The UN experts called for the protection of all humanitarian workers, after the World Health Organization (WHO) documented more than 136 attacks on health care services in the occupied Palestinian territory, including 59 attacks on the Gaza Strip, which resulted in the death of at least 16 health workers since the beginning of hostilities on 7 October. Israeli bombardment on Gaza has also killed 15 staff of the United Nations Refugee Works Agency (UNRWA) and four Palestine Red Crescent paramedics in an ambulance. An ambulance driver of Magen David Adom in Israel lost his life while driving to treat injured people.

“We are sounding the alarm: There is an ongoing campaign by Israel resulting in crimes against humanity in Gaza. Considering statements made by Israeli political leaders and their allies, accompanied by military action in Gaza and escalation of arrests and killing in the West Bank, there is also a risk of genocide against the Palestinian People,” the experts said.

“There are no justifications or exceptions for such crimes.
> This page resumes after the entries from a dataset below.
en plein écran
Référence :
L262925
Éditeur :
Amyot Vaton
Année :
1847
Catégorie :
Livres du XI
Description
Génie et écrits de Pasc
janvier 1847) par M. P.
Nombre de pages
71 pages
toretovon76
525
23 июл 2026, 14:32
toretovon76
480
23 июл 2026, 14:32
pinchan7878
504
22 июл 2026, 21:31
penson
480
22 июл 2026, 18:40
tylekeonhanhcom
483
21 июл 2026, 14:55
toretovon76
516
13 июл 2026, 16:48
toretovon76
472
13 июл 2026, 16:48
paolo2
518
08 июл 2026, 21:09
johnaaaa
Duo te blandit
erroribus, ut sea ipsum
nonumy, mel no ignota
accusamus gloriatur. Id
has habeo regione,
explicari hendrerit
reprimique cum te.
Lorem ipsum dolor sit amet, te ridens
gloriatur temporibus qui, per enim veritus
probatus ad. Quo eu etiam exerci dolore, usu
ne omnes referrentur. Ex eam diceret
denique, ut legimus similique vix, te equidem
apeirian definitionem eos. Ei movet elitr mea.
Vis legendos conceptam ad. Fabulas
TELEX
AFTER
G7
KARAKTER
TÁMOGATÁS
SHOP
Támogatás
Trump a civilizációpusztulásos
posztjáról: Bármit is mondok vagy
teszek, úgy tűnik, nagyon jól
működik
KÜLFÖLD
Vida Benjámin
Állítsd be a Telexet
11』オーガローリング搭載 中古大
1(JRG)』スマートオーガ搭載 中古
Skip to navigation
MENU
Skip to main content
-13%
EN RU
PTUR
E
We are appalled by the inaction of the international community in the face of belligerent war-mongering,” the experts said.

The tragedy at al-Ahli Arab hospital in the north of the Gaza Strip provoked Worldwide condemnation. 

Palestinian officials blamed an Israeli airstrike for the explosion that Gaza’s health ministry said on Wednesday had killed 471 Palestinians and wounded 314 others.

Israel has said the blast was caused by a failed rocket launch by the Palestinian Islamic Jihad militant group, which has denied blame.

The blast occurred on Tuesday and Gaza officials have said at least 471 people were killed in the explosion, with more than 300 wounded.

Channel 4 News have reported on new findings disclosed by several human rights organisations which they say cast doubt on some aspects of Israel's account of the Gaza hospital explosion.

Forensic Architecture, Earshot and the Ramallah based NGO Al Haq have shared new information with Channel 4 News.

Earshot investigators have analysed two aspects of the blast. The first was Doppler effect sound analysis of the missile tracking to the hospital that night. 

The analysis produced mapping concludes the missile came from a variety of new firing points east of the hospital not West as the IDF had claimed. 

The second aspect examines is the tape released by the IDF of allegedly two Hamas operatives discussing the explosion. The Forensic sound analysis states that "This recording is made up of two separate channels and demonstrates that these two voices have been recorded independently and these two independent recordings have then edited together in a digital audio workstation such as ProTools or logic and have added effects such as pan control and then recomposed".

They conclude, that

"The audio analysis cannot categorically state that the audible dialogue is fake, we can say that the level of manipulation required to edit these two voices together disqualifies it as a source of credible evidence. Earshot's opinion is that this recording does not meet the standard required for evidence and should not be used by the media without the clear caveat that it has been digitally manipulated"

Forensic Architecture, a research group based at the University of London, analysed photos of the impact crater at the scene, saying that “patterns of radial fragmentation on the southwest side of the impact crater, as well as a shallow channel leading into the crater from the northeast” indicate the projectile likely came from the northeast – “the direction of the Israeli-controlled side of the Gaza perimeter”.

Chris Cobb-Smith, an investigator and explosives expert, also agreed the evidence indicated the projectile may have come from the opposite direction claimed by the Israeli military, according Forensic Architecture.

This lined up with the conclusions of a so-called “Doppler Effect analysis” by the Earshot audio investigation group, which looked at sound waves related to distance, and found that the missile likely approached from the northeast, east, or southeast, but not from the west as Israel’s military has claimed.